The main hub is Kuala Lumpur, though handy airports include Johor Bahru (close to Singapore border), Kota Kinabalu (for Sabah State in Borneo), Kuching (for Sarawak State in Borneo) and Penang (for northern peninsula Malaysia and Langkawi).

  • Malaysia Airlines is the national carrier and is very reasonably priced for flights to Malaysia itself as well as onwards to the rest of the world. Great food and service. I would highly recommend them.
  • Air Asia is a budget airline based in Kuala Lumpur. They are a terrific airline with some very, very good deals. They don't currently fly to Japan, however it is anticipated that flights will commence in October 2010. There have been some hiccups in the negotiations though so watch this space. Looks like the flights will be out of Ibaraki Airport or Haneda.
  • Singapore Airlines - KL is only a 4 hour train ride from Singapore and SA is a world-class airline. Also very close to the Singapore border (but on the Malaysian side) is the small Johor Bahru airport which may offer cheaper flights to other places within Malaysia than Singapore.
——————————
What you need to do
Quote the passage on air travel to Malaysia, starting at the words "The main hub" and ending after "Malaysia and Langkawi).". Work only from the passage on air travel to Malaysia.
——————————
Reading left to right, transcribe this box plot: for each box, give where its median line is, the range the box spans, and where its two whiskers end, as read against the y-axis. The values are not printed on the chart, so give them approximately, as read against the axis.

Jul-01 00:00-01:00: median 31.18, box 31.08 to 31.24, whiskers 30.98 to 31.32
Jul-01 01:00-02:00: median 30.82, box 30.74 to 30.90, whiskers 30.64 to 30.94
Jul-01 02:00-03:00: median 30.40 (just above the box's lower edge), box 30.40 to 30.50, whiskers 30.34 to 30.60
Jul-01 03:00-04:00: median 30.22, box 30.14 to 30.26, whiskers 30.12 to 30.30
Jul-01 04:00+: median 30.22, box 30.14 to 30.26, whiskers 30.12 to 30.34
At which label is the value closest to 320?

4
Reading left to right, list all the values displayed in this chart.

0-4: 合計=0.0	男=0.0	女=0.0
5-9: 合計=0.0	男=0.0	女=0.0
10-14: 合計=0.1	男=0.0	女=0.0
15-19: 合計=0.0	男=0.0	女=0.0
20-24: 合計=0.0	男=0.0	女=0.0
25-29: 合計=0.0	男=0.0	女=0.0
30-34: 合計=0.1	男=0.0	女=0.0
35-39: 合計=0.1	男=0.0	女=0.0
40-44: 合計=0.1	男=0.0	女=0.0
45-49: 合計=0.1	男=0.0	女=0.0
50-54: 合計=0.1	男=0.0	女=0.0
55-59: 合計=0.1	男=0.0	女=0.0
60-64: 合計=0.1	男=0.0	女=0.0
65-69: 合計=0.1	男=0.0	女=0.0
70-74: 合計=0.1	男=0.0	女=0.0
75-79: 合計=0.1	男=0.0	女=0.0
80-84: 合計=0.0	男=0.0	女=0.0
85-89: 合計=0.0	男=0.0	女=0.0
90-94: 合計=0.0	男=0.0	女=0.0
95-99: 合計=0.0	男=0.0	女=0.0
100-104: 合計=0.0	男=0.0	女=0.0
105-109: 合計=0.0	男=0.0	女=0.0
——————————
Exercise result
The main hub is Kuala Lumpur, though handy airports include Johor Bahru (close to Singapore border), Kota Kinabalu (for Sabah State in Borneo), Kuching (for Sarawak State in Borneo) and Penang (for northern peninsula Malaysia and Langkawi).